Concrete Analysis

Mainland cities achieve growth through cluster effect

Relationship between mainland's larger metropolises and smaller urban neighbours becomes closer, to their mutual economic benefit

PUBLISHED : Wednesday, 17 October, 2012, 12:00am
UPDATED : Wednesday, 17 October, 2012, 1:53am

In the past few decades there has been a fundamental change in the way we look at mainland cities.

While some overseas observers wrangle over their classification into "tiers", this method of pigeon-holing is becoming outdated as cities are no longer seen as growing in standalone "silos" but in clusters.

Along with freer trade and improved production synergy, the relationship between a larger core metropolis and surrounding smaller cities becomes much closer. City boundaries are therefore becoming blurred as city clusters, the new form of mainland urbanisation, burgeon.

We are, in fact, no strangers to the idea of mainland city clusters and since the early 1980s, with the establishment of special economic zones along the coastlines, we have witnessed the formation of such clusters around some major cities.

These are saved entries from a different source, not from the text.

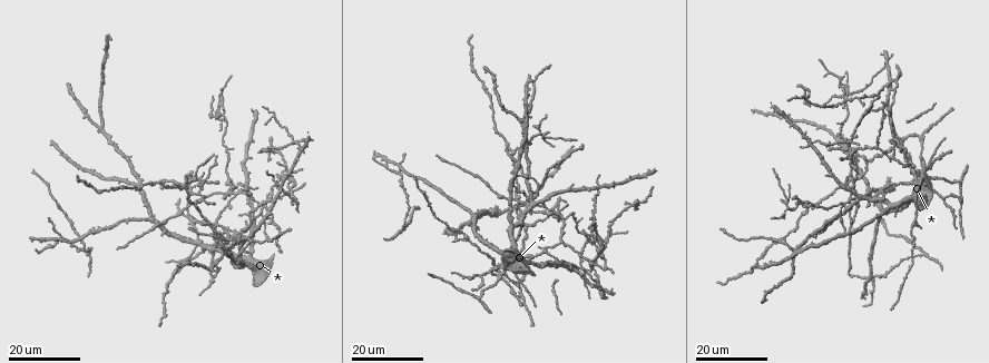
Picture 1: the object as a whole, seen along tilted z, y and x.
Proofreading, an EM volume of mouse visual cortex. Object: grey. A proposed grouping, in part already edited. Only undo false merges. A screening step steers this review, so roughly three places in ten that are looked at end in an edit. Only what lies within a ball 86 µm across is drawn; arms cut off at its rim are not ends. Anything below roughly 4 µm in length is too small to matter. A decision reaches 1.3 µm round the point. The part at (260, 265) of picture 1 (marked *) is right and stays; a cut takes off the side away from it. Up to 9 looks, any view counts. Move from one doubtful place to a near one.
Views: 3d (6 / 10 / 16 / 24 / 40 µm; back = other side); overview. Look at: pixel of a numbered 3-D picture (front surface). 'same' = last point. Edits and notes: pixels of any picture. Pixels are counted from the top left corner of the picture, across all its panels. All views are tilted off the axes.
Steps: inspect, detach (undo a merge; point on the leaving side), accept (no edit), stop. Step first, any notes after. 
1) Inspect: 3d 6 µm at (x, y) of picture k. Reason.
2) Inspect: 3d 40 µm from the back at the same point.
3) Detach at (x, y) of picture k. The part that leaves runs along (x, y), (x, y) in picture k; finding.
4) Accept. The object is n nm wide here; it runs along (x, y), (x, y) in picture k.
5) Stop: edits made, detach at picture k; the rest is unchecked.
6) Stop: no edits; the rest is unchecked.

Inspect: 3d 24 µm at (517, 192) of picture 1. Thick turns thin.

The productive powerhouses of these clusters have since contributed tremendously to China's strong economic growth, without which the world would be quite a different place under a shadow of gathering recession.

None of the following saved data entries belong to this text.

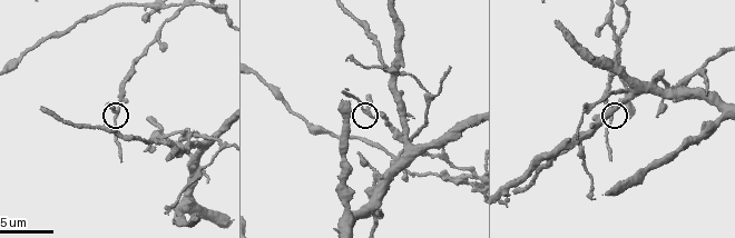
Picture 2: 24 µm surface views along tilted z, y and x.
Inspect: 3d 10 µm at (115, 113) of picture 2.

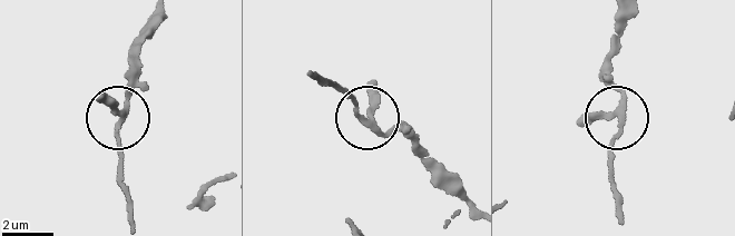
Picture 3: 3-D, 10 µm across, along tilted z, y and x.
Accept. 3 arms meet here; it runs along (157, 15), (118, 126), (120, 182) in picture 3; continuous, no second neuron.

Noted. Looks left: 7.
Inspect: 3d 16 µm at (159, 181) of picture 1. Three arms meet.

The clusters are better known as the Yangtze River Delta, the Pearl River Delta, and the Beijing-Tianjin-Hebei region.

Since their formation and development, more are taking shape and we have identified seven emerging clusters that already feature prominently in the nation's urbanisation process, or are in line to take their place. They are: central and southern Liaoning province, Shandong peninsula, Wuhan, Changsha-Zhuzhou-Xiangtan, the west coast of the Taiwan Strait, Guanzhong-Tianshui, and the Chengdu-Chongqing city clusters.

But why do cities cluster? With rapid economic expansion in the country, a development methodology focusing on individual cities had begun to limit their growth. As a result, regional co-ordination through functional and resource allocation across city boundaries has long been taking place.

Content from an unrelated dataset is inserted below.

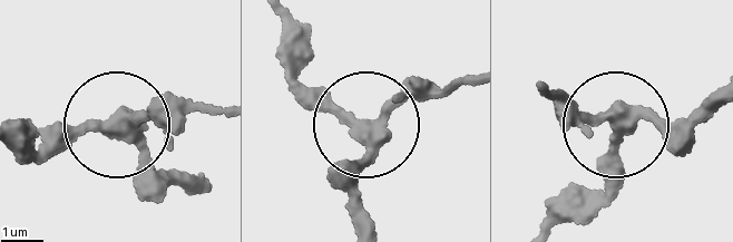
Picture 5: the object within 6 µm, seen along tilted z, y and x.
Accept. The object is 310 nm wide here; it runs along (193, 181), (143, 154), (119, 123), (182, 97), (214, 106) in picture 5; one neuron here.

At the same time, there has been an improved circulation of people, goods, and funds, thanks to transportation and communication network development.

Under these conditions, new city clusters are forming and the urbanisation process has moved into a new phase for cities within.

With this change in the macro-environment, and thanks to the consequent regional trade liberalisation and production specialisation, the relationship between some of the major metropolises and surrounding inland cities is growing stronger.

City clusters, as a more advanced form of urbanisation as well as regionalisation, are becoming a major feature of the mainland landscape.

Apart from this process, overall support of national general planning has driven cities to co-operate with each other within the regions.

The State Council has released a blueprint designating some 20 city clusters around the country based on their major functional focuses, stating that this will form the core of national urbanisation strategies. Also, in recent years, huge investment in infrastructure has fundamentally improved the nation's transportation network.

The rail network of the three north-south and the three east-west lines, for example, has linked most of the emerging city clusters as well as more mature clusters such as the Yangtze River Delta together. Even on the regional level, high-speed rail lines have enhanced integration within regions, such as the one-hour economic circle of the Ynagtze delta. Ultimately therefore, two factors drive the development of the city clusters, especially emerging ones.

Firstly there is a drive to develop collective economic potential and investment prospects so that the per-capita GDP for these emerging city clusters will eventually catch up with that of mature clusters such as the Pearl River Delta.

Secondly, given the immense difference in the social, economic, and cultural aspects of various city clusters, each will strive to explore its specific competitive advantage, be it geographical location, scientific knowledge base, abundant natural resources, or proximity to overseas trading partners, in order to maximise its market potential and impact.

We need to point out that the core city in each of these clusters will have to play a crucial leadership role in the overall development by raising the level of prosperity of its peripheral members.

Finally, with the rapid development of the emerging city clusters and the increased migration of rural to urban population, each city's urbanisation rate will see a rapid increase, bringing huge demand for real estate. This will drive the overall urbanisation of the country, as well as potential business opportunities.

David Ji is head of Greater China Research, DTZ.